Traigo este episodio a la palestra, ya que las últimas desavenencias en la oposición pudieran ser una valiosa oportunidad para reeditar el debate sobre los requisitos de su unidad y volver a hacernos una pregunta siempre incómoda y difícil: ¿por qué estamos juntos? Y suponiendo que la respuesta debe avanzar más allá de nuestro desacuerdo con los valores y principios que inspiran a la derecha, me temo que no seríamos capaces de sortear con éxito las tres condiciones que justifican una coalición política programática.

En primer lugar, no tenemos un diagnóstico común sobre los profundos cambios que ha experimentado el país en las últimas tres décadas, como menos todavía de sus consecuencias, y para que decir de las virtudes y problemas que dicho proceso nos ha dejado.
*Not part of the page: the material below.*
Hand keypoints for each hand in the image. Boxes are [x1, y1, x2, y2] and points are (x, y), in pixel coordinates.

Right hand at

Segundo, y no necesariamente como consecuencia de lo anterior, tampoco hemos sido capaces de acordar los instrumentos para corregir sus injusticias o profundizar en sus bondades, generándose un vacío y silencio frente a legítimas demandas de la sociedad, para lo cual no tenemos respuesta. Tercero, y no por eso menos importante, se ha perdido la confianza y amistad entre nosotros. No nacimos ayer, hemos compartido una larga historia y, a estas alturas, dudo del reconocimiento mutuo que entre varios deberíamos tenernos.
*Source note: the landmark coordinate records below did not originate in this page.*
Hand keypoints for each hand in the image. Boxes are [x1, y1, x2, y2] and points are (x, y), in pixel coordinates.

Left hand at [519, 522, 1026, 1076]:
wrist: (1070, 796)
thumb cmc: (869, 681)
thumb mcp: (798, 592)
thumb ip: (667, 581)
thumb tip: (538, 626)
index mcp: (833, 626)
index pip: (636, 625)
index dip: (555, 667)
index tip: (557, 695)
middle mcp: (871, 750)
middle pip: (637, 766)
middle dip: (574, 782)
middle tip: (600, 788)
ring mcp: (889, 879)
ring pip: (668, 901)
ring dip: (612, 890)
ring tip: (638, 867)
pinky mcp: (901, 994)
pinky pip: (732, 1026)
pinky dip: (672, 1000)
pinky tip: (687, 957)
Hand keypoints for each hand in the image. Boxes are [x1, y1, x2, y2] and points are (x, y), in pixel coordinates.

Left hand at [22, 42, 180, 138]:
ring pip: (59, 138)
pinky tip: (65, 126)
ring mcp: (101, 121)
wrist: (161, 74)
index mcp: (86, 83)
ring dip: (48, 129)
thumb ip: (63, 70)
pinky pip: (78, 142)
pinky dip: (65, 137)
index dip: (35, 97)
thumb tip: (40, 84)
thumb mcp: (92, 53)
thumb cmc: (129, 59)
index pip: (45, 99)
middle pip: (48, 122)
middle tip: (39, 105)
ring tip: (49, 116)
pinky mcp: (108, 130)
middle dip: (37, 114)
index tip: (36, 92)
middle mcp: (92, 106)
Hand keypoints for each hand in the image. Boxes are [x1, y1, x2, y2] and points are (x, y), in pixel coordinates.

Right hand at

Por supuesto que podemos seguir obviando esta pregunta, como quien se resiste a ir al médico para no enterarse de las malas noticias. También es más fácil ser presa de la inercia, excusándonos en la comodidad de evitar los cambios y así no perder las pocas ventajas de seguir haciendo política juntos. Otros, razonablemente, se declararán cansados o cuyo ciclo vital político ya no da para ponerse muy exigentes. Y habrá muchos que previsiblemente alerten sobre los riesgos electorales de abrir ahora este debate, como si el deterioro individual y colectivo no fuera cada vez más percibido por los ciudadanos que nos han ido retirando su confianza.

Creo sinceramente que es el momento de hacernos esta pregunta, más allá de las consecuencias que genere su respuesta. De lo contrario, no contentos con antes haber dilapidado el pasado de esta familia política, ahora nos encaminaremos a hacer lo mismo con su futuro.